Born in England and raised in Sydney, Australia, Vance Burberry’s passion for light began while he worked as a stagehand for a local theater company. He marveled at the way light could transform the stage into a magical world, allowing the audience to become immersed in the story. He soon focused on working in the lighting department and began learning the craft of lighting design.
But making a living in theater was difficult, so Burberry jumped at the opportunity to light for local rock bands. In just three years, he was lighting concert tours for major Australian artists, including Cold Chisel and INXS. In 1984, during a world tour with INXS that ended in the U.S., he was asked to stay and go on the road with American pop act the Go-Go’s on what would become their final tour.

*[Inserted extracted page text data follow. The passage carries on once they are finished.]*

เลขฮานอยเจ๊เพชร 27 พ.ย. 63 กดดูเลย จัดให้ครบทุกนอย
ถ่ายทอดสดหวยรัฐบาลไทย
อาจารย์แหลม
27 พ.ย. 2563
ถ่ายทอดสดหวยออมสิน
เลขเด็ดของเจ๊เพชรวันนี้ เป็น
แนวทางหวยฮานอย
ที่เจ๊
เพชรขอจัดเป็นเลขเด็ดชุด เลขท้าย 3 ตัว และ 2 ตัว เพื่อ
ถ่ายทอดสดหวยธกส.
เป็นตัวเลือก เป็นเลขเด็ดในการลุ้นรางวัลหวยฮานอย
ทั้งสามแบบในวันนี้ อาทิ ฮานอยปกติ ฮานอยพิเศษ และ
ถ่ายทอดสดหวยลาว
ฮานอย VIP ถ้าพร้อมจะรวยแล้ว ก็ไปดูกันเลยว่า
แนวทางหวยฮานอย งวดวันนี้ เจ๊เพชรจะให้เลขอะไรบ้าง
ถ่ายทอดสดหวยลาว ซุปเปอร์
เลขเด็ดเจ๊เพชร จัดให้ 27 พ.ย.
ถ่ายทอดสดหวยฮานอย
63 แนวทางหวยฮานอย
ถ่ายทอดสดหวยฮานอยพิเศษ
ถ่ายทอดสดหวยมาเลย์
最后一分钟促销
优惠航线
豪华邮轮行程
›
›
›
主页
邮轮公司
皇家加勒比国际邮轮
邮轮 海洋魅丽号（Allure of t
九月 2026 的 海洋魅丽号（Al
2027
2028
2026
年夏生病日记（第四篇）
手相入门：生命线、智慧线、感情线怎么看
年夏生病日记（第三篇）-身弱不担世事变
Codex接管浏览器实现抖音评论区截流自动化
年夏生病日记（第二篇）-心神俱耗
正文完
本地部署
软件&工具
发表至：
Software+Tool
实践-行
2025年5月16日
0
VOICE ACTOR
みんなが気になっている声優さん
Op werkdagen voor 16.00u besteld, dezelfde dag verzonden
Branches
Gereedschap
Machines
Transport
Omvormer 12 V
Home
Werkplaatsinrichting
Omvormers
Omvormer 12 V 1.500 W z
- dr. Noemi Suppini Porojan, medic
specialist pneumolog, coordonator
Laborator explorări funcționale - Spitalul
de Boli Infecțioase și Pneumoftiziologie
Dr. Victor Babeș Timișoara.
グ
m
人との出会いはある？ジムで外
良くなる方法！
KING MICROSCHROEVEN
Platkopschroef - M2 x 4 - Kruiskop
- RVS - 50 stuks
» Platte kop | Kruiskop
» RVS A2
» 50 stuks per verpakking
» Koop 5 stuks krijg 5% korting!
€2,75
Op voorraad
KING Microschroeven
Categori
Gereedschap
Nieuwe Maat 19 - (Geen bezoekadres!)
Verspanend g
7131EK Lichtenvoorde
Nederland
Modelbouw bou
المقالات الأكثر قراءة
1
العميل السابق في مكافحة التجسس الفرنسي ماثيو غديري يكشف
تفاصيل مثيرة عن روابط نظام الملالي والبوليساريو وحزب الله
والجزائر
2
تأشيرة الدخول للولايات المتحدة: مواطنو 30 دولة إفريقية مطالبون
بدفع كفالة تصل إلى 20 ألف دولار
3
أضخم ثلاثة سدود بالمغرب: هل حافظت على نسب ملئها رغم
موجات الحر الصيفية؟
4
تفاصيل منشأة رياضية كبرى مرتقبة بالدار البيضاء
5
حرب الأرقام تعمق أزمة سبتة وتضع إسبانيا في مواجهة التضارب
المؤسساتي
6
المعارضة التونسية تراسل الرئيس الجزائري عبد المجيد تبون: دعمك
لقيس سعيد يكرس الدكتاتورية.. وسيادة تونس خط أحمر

After becoming a U.S. resident, living in Hollywood, Burberry continued working on numerous projects where he inadvertently found himself working on film sets as an electrician. He soon became a gaffer during the early beginnings of music videos and the rise of MTV, so it was a natural transition for him to move behind the camera. As a cinematographer, he was given the freedom to design and create his own lighting environments.
After filming the video for Guns N’ Roses’ 1987 track “Sweet Child O’ Mine” (the first of six he would shoot for the band) Burberry’s career grew rapidly during the latter part of the decade, with him later collaborating with artists including Alice Cooper, Tesla, Extreme, Britney Spears, Ozzy Osbourne, Busta Rhymes and The Weeknd.
With his concert-lighting background, he shot many performance films during that period, something he continues to do. This concert work includes “Pearl Jam, Let’s Play Two, “The Eagles, Live at the Forum,” “Beyonce and Jay-Z, Live at the Rose Bowl,“ “Alicia Keys Live in LA,” and “U2 Live at the Apollo.” Recently, he has collaborated on several projects for Adele.
During the 1990s, a time when music videos frequently had budgets of over $1 million, Burberry worked nonstop. He found that this genre allowed him the creative freedom he sought. In addition, he expanded into the realm of commercials. During this time, he shot a spot for Coca-Cola which is now on permanent display at the Museum of Modern Art in New York.
Burberry has since shot hundreds of music videos and commercials with directors including Nigel Dick, David Fincher, Francis Lawrence, Hype Williams, Paul Hunter and Stan Winston.
“For me, cinematography is not only a craft but a spiritual journey. For me to tell a story visually requires an emotional connection, I listen to my heart,” he noted. “The light must serve the story, regardless of whether it’s a commercial of feature film or music video. The imagery must connect the audience emotionally to the story being told.”
In November of 2022, Burberry was honored with a Golden Frog at the Camerimage Festival in Poland for Outstanding Achievement in Music Video.
A veteran diver and underwater cinematography specialist, he is also a member of the Australian Cinematographers Society.